Porque estudar...
Todos os dias a via passar à frente da loja onde ele trabalhava. Ele tinha 20 anos e ela deveria ter cerca de 16! Como ela era linda! Que rosto maravilhoso! Descobriu que ela estudava em um colégio na mesma rua da loja e voltava todos os dias após o meio dia! Que bom! Ela tinha um horário certo para voltar do estudo e passar à frente da loja! Ciente disso, todos os dias fazia o possível para vê-la passar! Ficava obervando a rua e às vezes apreensivo quando estava atendendo uma cliente e a via passar! Ai, meu Deus, por que esta cliente apareceu exatamente neste momento! Falava com seus botões!
Quando não estava atendendo, pegava algumas peças de tecidos, colocava-as sobre o balcão e ficava imaginando como ela ficaria bonita vestida com roupas confeccionados com aqueles tecidos! Ora a imaginava em um exuberante vestido vermelho, ora em um amarelo-ouro-velho, ora em um azul celeste!
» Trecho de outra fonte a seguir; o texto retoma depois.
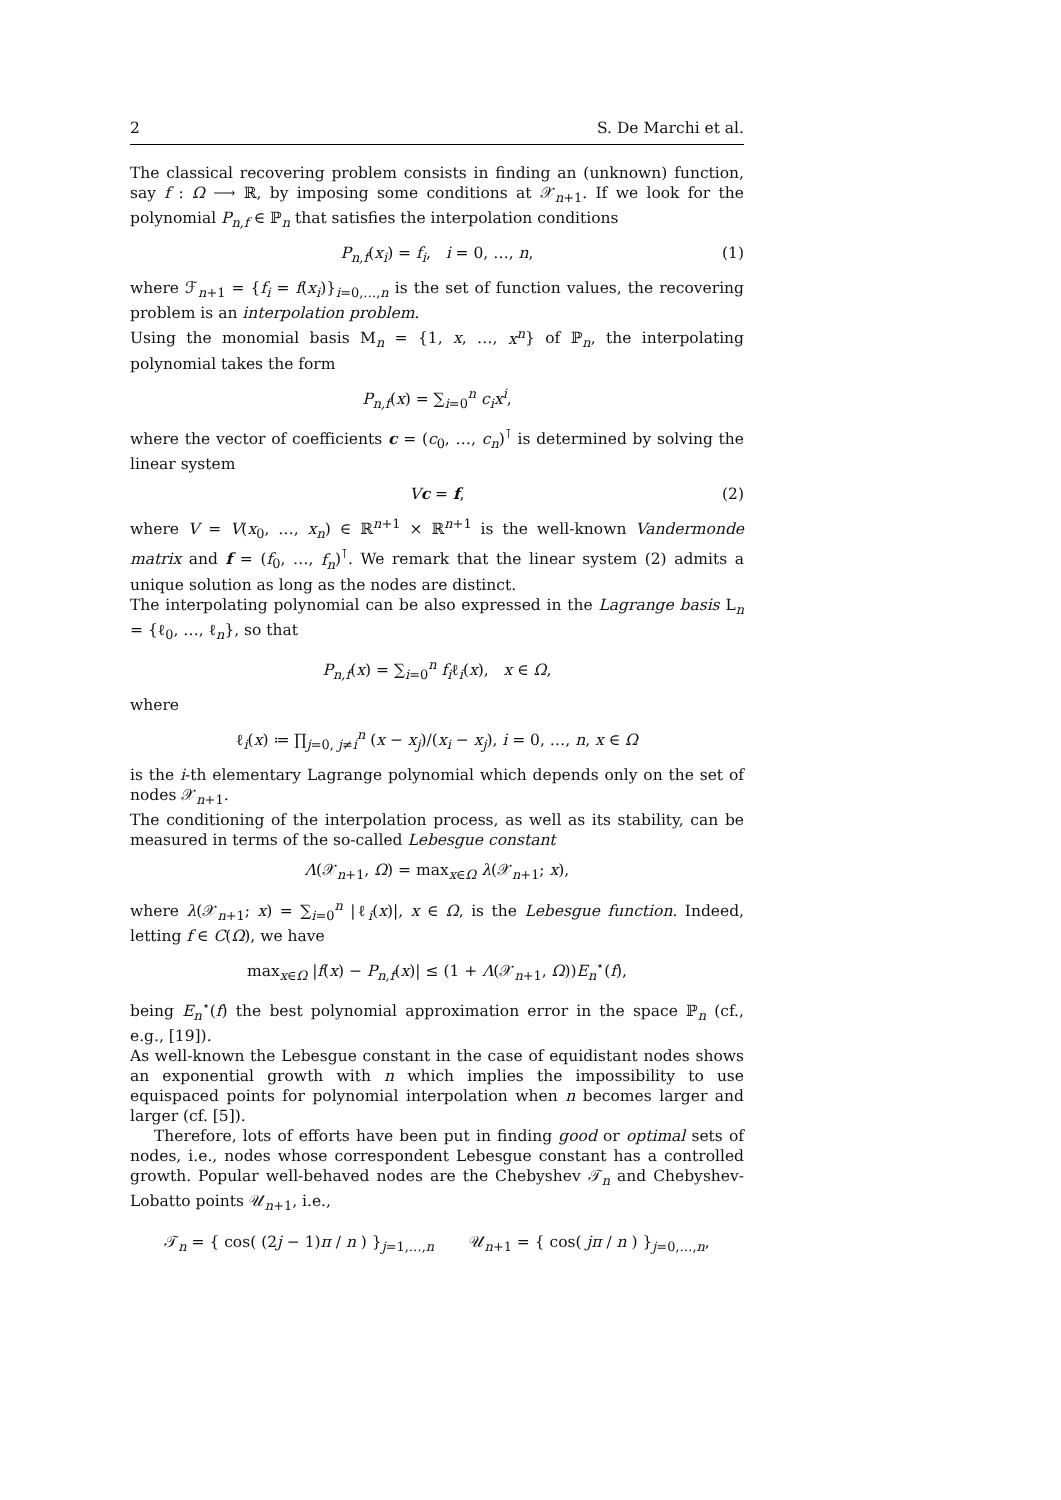2 S. De Marchi et al.
The classical recovering problem consists in finding an (unknown) function, say f : Ω ⟶ ℝ, by imposing some conditions at 𝒳<sub>n+1</sub>. If we look for the polynomial P<sub>n,f</sub> ∈ ℙ<sub>n</sub> that satisfies the interpolation conditions
P<sub>n,f</sub>(x<sub>i</sub>) = f<sub>i</sub>, i = 0, …, n, (1)
where ℱ<sub>n+1</sub> = {f<sub>i</sub> = f(x<sub>i</sub>)}<sub>i=0,…,n</sub> is the set of function values, the recovering problem is an interpolation problem.
Using the monomial basis M<sub>n</sub> = {1, x, …, x<sup>n</sup>} of ℙ<sub>n</sub>, the interpolating polynomial takes the form
P<sub>n,f</sub>(x) = ∑<sub>i=0</sub><sup>n</sup> c<sub>i</sub>x<sup>i</sup>,
where the vector of coefficients c = (c<sub>0</sub>, …, c<sub>n</sub>)<sup>⊺</sup> is determined by solving the linear system
Vc = f, (2)
where V = V(x<sub>0</sub>, …, x<sub>n</sub>) ∈ ℝ<sup>n+1</sup> × ℝ<sup>n+1</sup> is the well-known Vandermonde matrix and f = (f<sub>0</sub>, …, f<sub>n</sub>)<sup>⊺</sup>. We remark that the linear system (2) admits a unique solution as long as the nodes are distinct.
The interpolating polynomial can be also expressed in the Lagrange basis L<sub>n</sub> = {ℓ<sub>0</sub>, …, ℓ<sub>n</sub>}, so that
P<sub>n,f</sub>(x) = ∑<sub>i=0</sub><sup>n</sup> f<sub>i</sub>ℓ<sub>i</sub>(x), x ∈ Ω,
where
ℓ<sub>i</sub>(x) ≔ ∏<sub>j=0, j≠i</sub><sup>n</sup> (x − x<sub>j</sub>)/(x<sub>i</sub> − x<sub>j</sub>), i = 0, …, n, x ∈ Ω
is the i-th elementary Lagrange polynomial which depends only on the set of nodes 𝒳<sub>n+1</sub>.
The conditioning of the interpolation process, as well as its stability, can be measured in terms of the so-called Lebesgue constant
Λ(𝒳<sub>n+1</sub>, Ω) = max<sub>x∈Ω</sub> λ(𝒳<sub>n+1</sub>; x),
where λ(𝒳<sub>n+1</sub>; x) = ∑<sub>i=0</sub><sup>n</sup> |ℓ<sub>i</sub>(x)|, x ∈ Ω, is the Lebesgue function. Indeed, letting f ∈ C(Ω), we have
max<sub>x∈Ω</sub> |f(x) − P<sub>n,f</sub>(x)| ≤ (1 + Λ(𝒳<sub>n+1</sub>, Ω))E<sub>n</sub><sup>⋆</sup>(f),
being E<sub>n</sub><sup>⋆</sup>(f) the best polynomial approximation error in the space ℙ<sub>n</sub> (cf., e.g., [19]).
As well-known the Lebesgue constant in the case of equidistant nodes shows an exponential growth with n which implies the impossibility to use equispaced points for polynomial interpolation when n becomes larger and larger (cf. [5]).
Therefore, lots of efforts have been put in finding good or optimal sets of nodes, i.e., nodes whose correspondent Lebesgue constant has a controlled growth. Popular well-behaved nodes are the Chebyshev 𝒯<sub>n</sub> and Chebyshev-Lobatto points 𝒰<sub>n+1</sub>, i.e.,
𝒯<sub>n</sub> = { cos( (2j − 1)π / n ) }<sub>j=1,…,n</sub> 𝒰<sub>n+1</sub> = { cos( jπ / n ) }<sub>j=0,…,n</sub>,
Como deveria ficar maravilhosa principalmente se estivesse passeando ao seu lado!
Sentia-se acanhado quando estava admirando as peças de tecidos sobre o balcão e o gerente chegava. Este, entretanto fingia não ver o que estava acontecendo e imaginava o sofrimento e o amor platônico que o jovem funcionário cultivava pela "menina". Ao invés de repreendê-lo, resolveu presenteá-lo com um corte do melhor tecido para que ele a surpreendesse!
- Escolha o que quiser para presenteá-la!
Inebriado, pegou a tesoura de corte mais fino para que não houvesse formação de fiapos. Pegou o pano e cortou-o com flechas de fogo nos olhos e na alma! Que maravilha! Com aquele corte a conquista estava garantida! Embrulhou o corte com o papel bonito e brilhante e colocou-o no canto da prateleira! À primeira oportunidade o entregaria para ela!
- Quanto tenho de pagar pelo tecido? Perguntou ao gerente.
- Nada... É um presente...
Emocionou-se! Teve de enxugar uma lágrima no canto do olho, mas ficou firme!
Olhou para o relógio! Meio dia em ponto! Dentro de 10 minutos ela deveria passar à frente da loja! Esfregou as mãos uma na outra, respirou fundo, pegou o presente e colocou-o sobre o balcão. Olhou para o gerente! Ele fingiu que nada viu e continuou olhando alguns papéis da loja. 12 horas e 8 minutos! Os segundos corriam rapidamente e o coração disparava na frente deles! Ele pega o embrulho quando duas senhoras entram na loja! Ele deixa o embrulho sobre o balcão e atende as senhoras recém-chegadas. Com o rabo dos olhos vê que a garota passa apressada! Não se manifesta, mas pensa: que azar, havia perdido a grande oportunidade de sua vida! Tudo bem, ficaria de olho, no outro dia! Pegou o embrulho e colocou-o na extremidade da prateleira!
No outro dia, por coincidência, está atendendo uma cliente quando percebe que "ela" acaba de passar. Olha para o presente como se ele fosse uma pessoa e diz: "ainda não foi hoje"! No dia seguinte esperava-a com o embrulho na mão à porta da loja quando um amigo para para conversar. Percebe que a garota vem chegando, mas o amigo não lhe permite o encontro e o diálogo tão esperado! Tudo bem! Seria na próxima segunda-feira!
Vieram segunda, terça, quarta, sábado e muitos outros dias... Ele nunca mais a viu passar! Teria mudado de escola? Teria se formado? Teria mudado de cidade?
O embrulho ficou na extremidade da prateleira! A desilusão foi crescendo no seu peito! De vez em quando trocava o tecido de lugar, fazia-lhe algum carinho, dialogava com ele, mas já sem grande entusiasmo!
O tempo passou. Certo dia, ao passar por uma banca de jornal viu a foto dela estampada na primeira página do jornal da cidade! Era ela! Como estava linda com aquele chapéu de formatura na cabeça! Parou para ver a reportagem: ela formara-se em advocacia, acabara de prestar concurso para juiz de direito e assumiria em cidade satélite da capital paulista!
Ele comprou o jornal e dirigiu-se para casa molhando-o de suor e lágrimas! Ela havia se transformado em juíza de direito e ele continuava funcionário da loja!